Was den Forstleuten und Waldbesitzern Sorge bereitet, sind die großflächigen Verluste an Bäumen. Schaut man sich die Königshainer Berge von oben an, dann sind die Flecken kahler Stellen besonders in der Osthälfte in Richtung Liebstein und Torga beängstigend. Dass die Fichte besonders betroffen ist, zeigt sich bereits über die vergangenen Jahre. "In unseren Höhenlagen ist die Fichte besonders anfällig, sie ist mehr ein Baum für die Gebirgsregionen", sagt Sylvia Knote. Ursache sind die Temperaturunterschiede zwischen Flachland und Gebirge. Die Fichte mag es kühler, der Borkenkäfer hingegen nicht. Ab 16 Grad Celsius wird er mobil und sein Ausflug beginnt im April.
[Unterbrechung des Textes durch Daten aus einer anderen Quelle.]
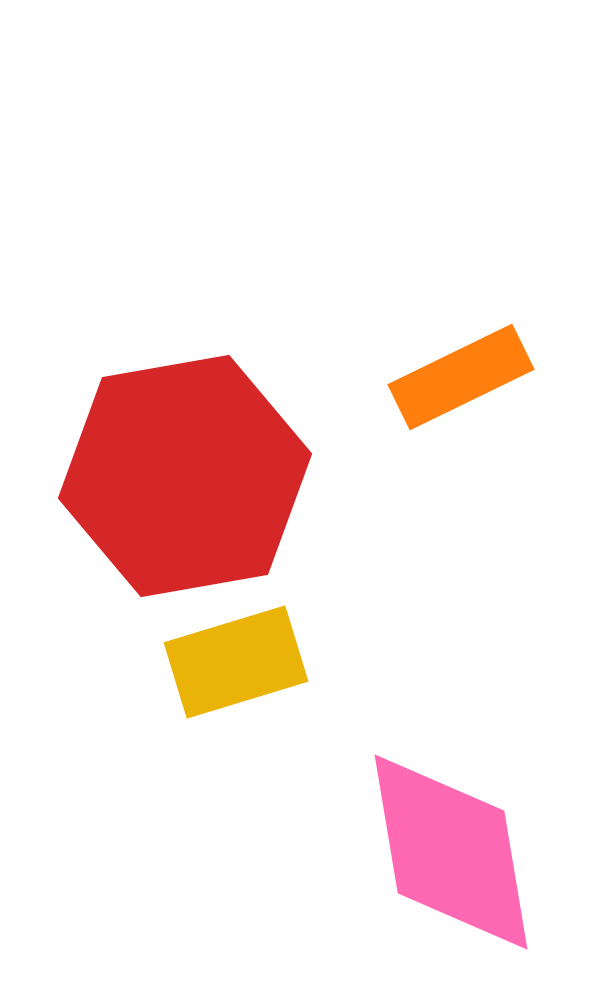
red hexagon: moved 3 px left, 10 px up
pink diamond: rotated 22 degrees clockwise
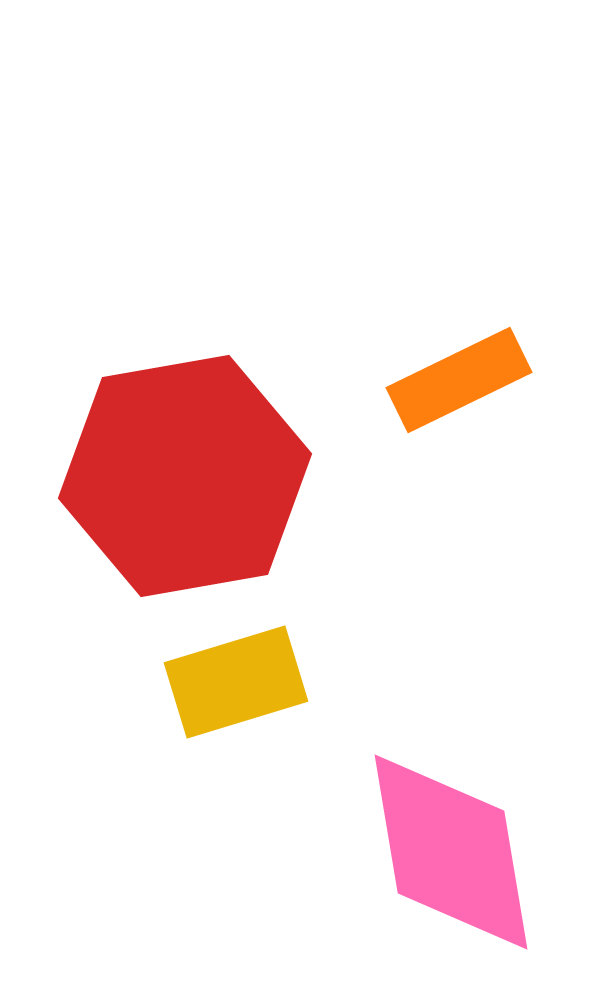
orange rectangle: moved 2 px left, 3 px down
yellow rectangle: moved 20 px down
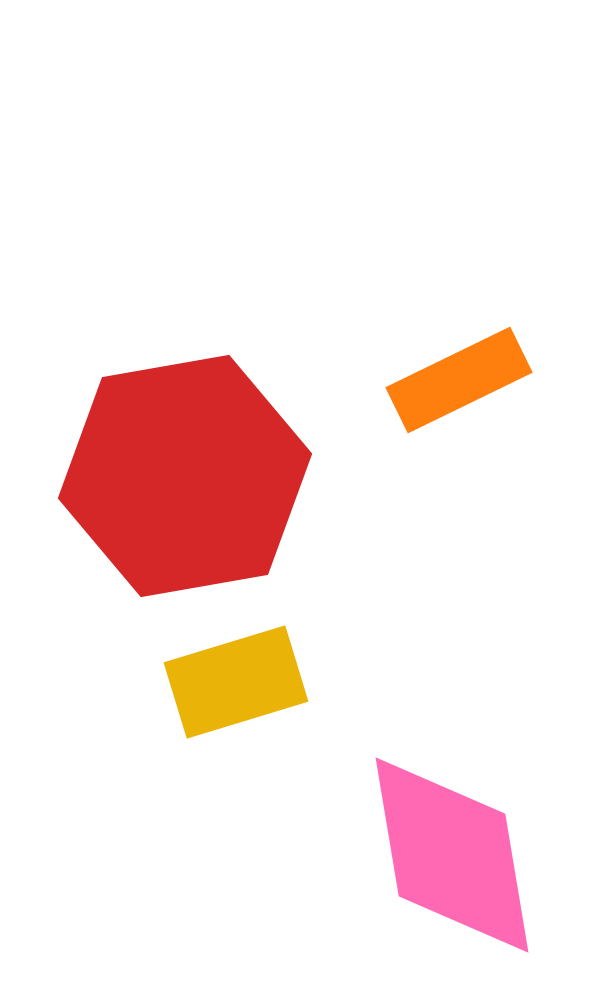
pink diamond: moved 1 px right, 3 px down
Holzschädlinge fliegen im April aus

Für die Waldbesitzer bedeutet das, dass sie nur noch einen Monat Zeit haben, um das von Holzschädlingen befallene Holz aus ihrem Bestand zu schaffen. Denn sonst lassen sich die ausschwärmenden Käfer auch im gesunden Holz nieder. Im Forstamt geht man davon aus, dass sich im vergangenen Jahr bereits die dritte Generation des Buchdruckers unter der Rinde eingenistet hat. "Damit müssen wir wieder von einer sehr hohen Ausgangspopulation im Frühjahr 2021 ausgehen. Helfen kann uns nur ein kühles und nasses Jahr", sagt die Forstamtsleiterin. Deshalb wird die vom Landkreis getroffene Allgemeinverfügung zum Erfassen und Bekämpfen von Schaderregern um ein weiteres Jahr, bis zum 31. März 2022 verlängert.
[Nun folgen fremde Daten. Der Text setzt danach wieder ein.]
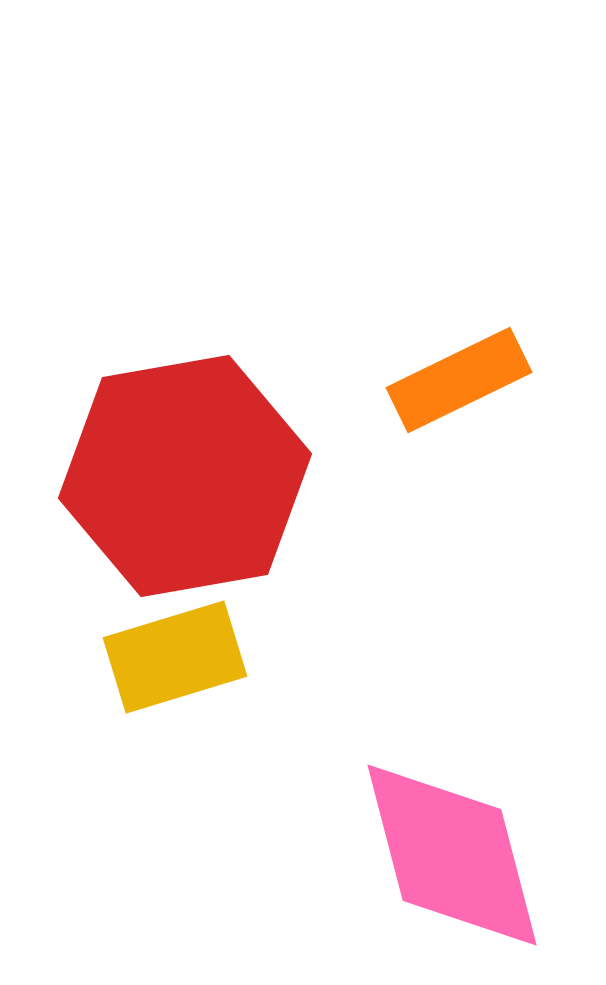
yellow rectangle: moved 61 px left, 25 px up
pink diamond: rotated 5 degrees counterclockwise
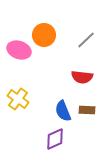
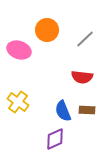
orange circle: moved 3 px right, 5 px up
gray line: moved 1 px left, 1 px up
yellow cross: moved 3 px down
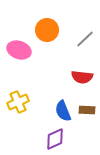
yellow cross: rotated 30 degrees clockwise
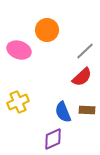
gray line: moved 12 px down
red semicircle: rotated 50 degrees counterclockwise
blue semicircle: moved 1 px down
purple diamond: moved 2 px left
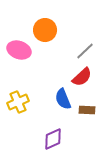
orange circle: moved 2 px left
blue semicircle: moved 13 px up
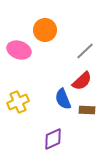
red semicircle: moved 4 px down
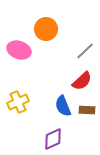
orange circle: moved 1 px right, 1 px up
blue semicircle: moved 7 px down
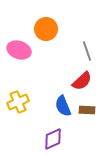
gray line: moved 2 px right; rotated 66 degrees counterclockwise
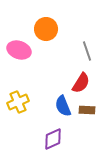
red semicircle: moved 1 px left, 2 px down; rotated 15 degrees counterclockwise
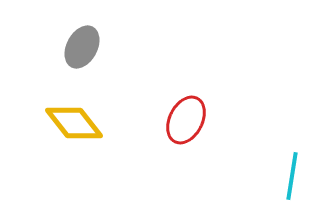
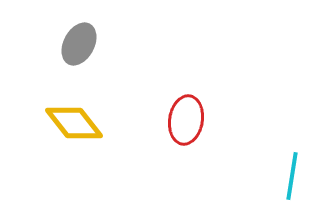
gray ellipse: moved 3 px left, 3 px up
red ellipse: rotated 18 degrees counterclockwise
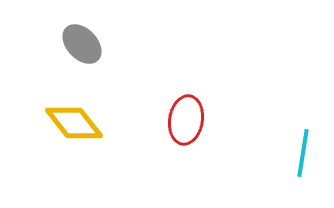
gray ellipse: moved 3 px right; rotated 72 degrees counterclockwise
cyan line: moved 11 px right, 23 px up
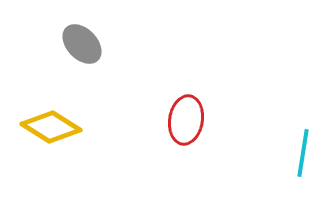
yellow diamond: moved 23 px left, 4 px down; rotated 20 degrees counterclockwise
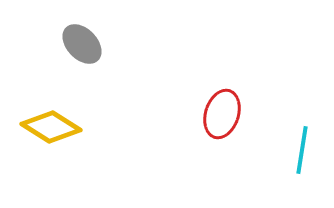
red ellipse: moved 36 px right, 6 px up; rotated 9 degrees clockwise
cyan line: moved 1 px left, 3 px up
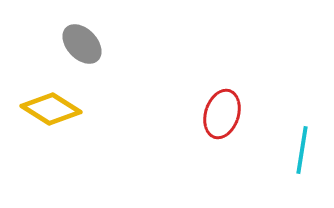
yellow diamond: moved 18 px up
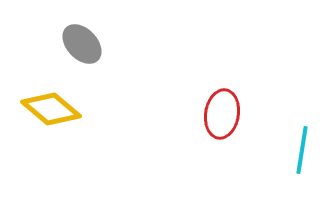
yellow diamond: rotated 8 degrees clockwise
red ellipse: rotated 9 degrees counterclockwise
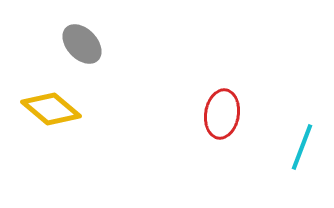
cyan line: moved 3 px up; rotated 12 degrees clockwise
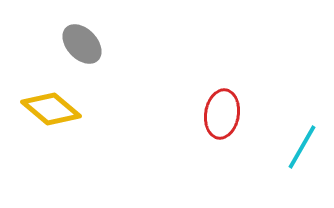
cyan line: rotated 9 degrees clockwise
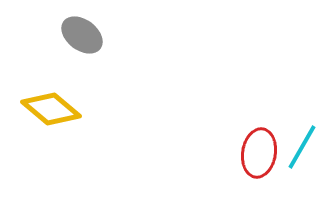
gray ellipse: moved 9 px up; rotated 9 degrees counterclockwise
red ellipse: moved 37 px right, 39 px down
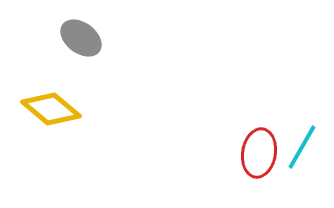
gray ellipse: moved 1 px left, 3 px down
Doch es gibt auch Hoffnung. Das Forstamt verzeichnete Ende vergangenen Jahres, dass die Schadmengen von allem Holz um 30 Prozent niedriger war als im Jahr zuvor. Sylvia Knote sieht mehrere Ursachen: In der Mitte und im Norden des Landkreises sind die Fichtenbestände in den zurückliegenden drei Jahren fast vollständig abgestorben. Den Schädlingen fehlt es somit an Bäumen. Der Regen im Juni und August vergangenen Jahres sorgte für eine leichte Entspannung in den Wäldern. Weniger Borkenkäfer waren in dieser Zeit unterwegs. Zudem zeigte sich in einigen Beständen eine Parasitierung in den einzelnen Entwicklungsstadien des Borkenkäfers. Er ist sich somit selbst zum Feind geworden.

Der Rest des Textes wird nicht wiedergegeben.